The apostle Paul is similarly distressed at the fate of all the Jews who rejected Jesus: “I speak the truth in Christ – I am not lying, my conscience confirms it in the Holy Spirit – I have great sorrow and unceasing anguish in my heart. For I could wish that I myself were cursed and cut off from Christ for the sake of my brothers, those of my own race” (Romans 9:1-3).

On the other hand, Jesus is overjoyed when people put their faith in Him and so were saved. Consider, for example, Jesus’ statement “there is rejoicing in the presence of the angels of God over one sinner who repents” (Luke 15:10), immediately followed by the famous parable of the Prodigal Son (Luke 15:11-32).

Share in joy

We should share in Jesus’ joy when people become Christians, just as Paul did in His prayers for the Philippians: “In all my prayers for all of you, I always pray with joy because of your partnership in the gospel from the first day until now, being confident of this, that he who began a good work in you will carry it on to completion until the day of Christ Jesus. It is right for me to feel this way about all of you, since I have you in my heart; for whether I am in chains or defending and confirming the gospel, all of you share in God’s grace with me. God can testify how I long for all of you with the affection of Christ Jesus” (Philippians 1:4-8).

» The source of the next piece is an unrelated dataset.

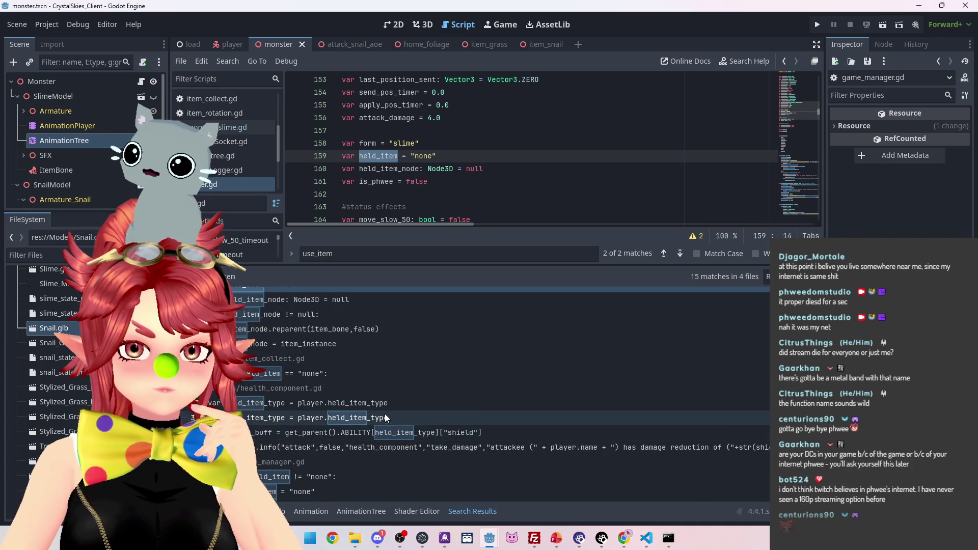
scroll(384, 414, "down", 2)
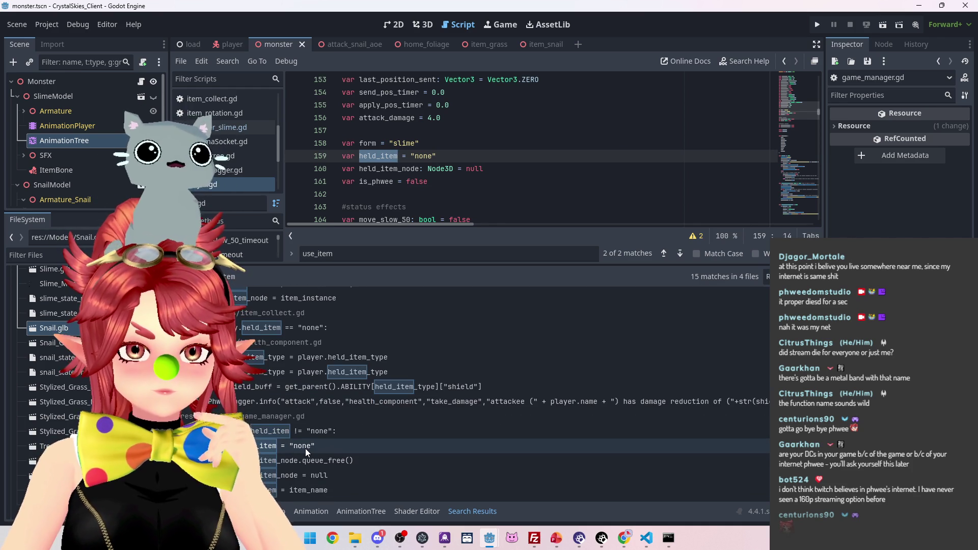
left_click(305, 447)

So, it is true that Jesus was, and Christians everywhere should be, “moved by the Spirit of God.” But because the Spirit of God fills us with love for others (Romans 5:5), one of the signs that we are truly being “moved by the Spirit of God” is that, because we know that the gospel is the only way by which people may be saved (Romans 10:13-14), we are moved to joy or to sadness when people accept or reject the good news of Jesus.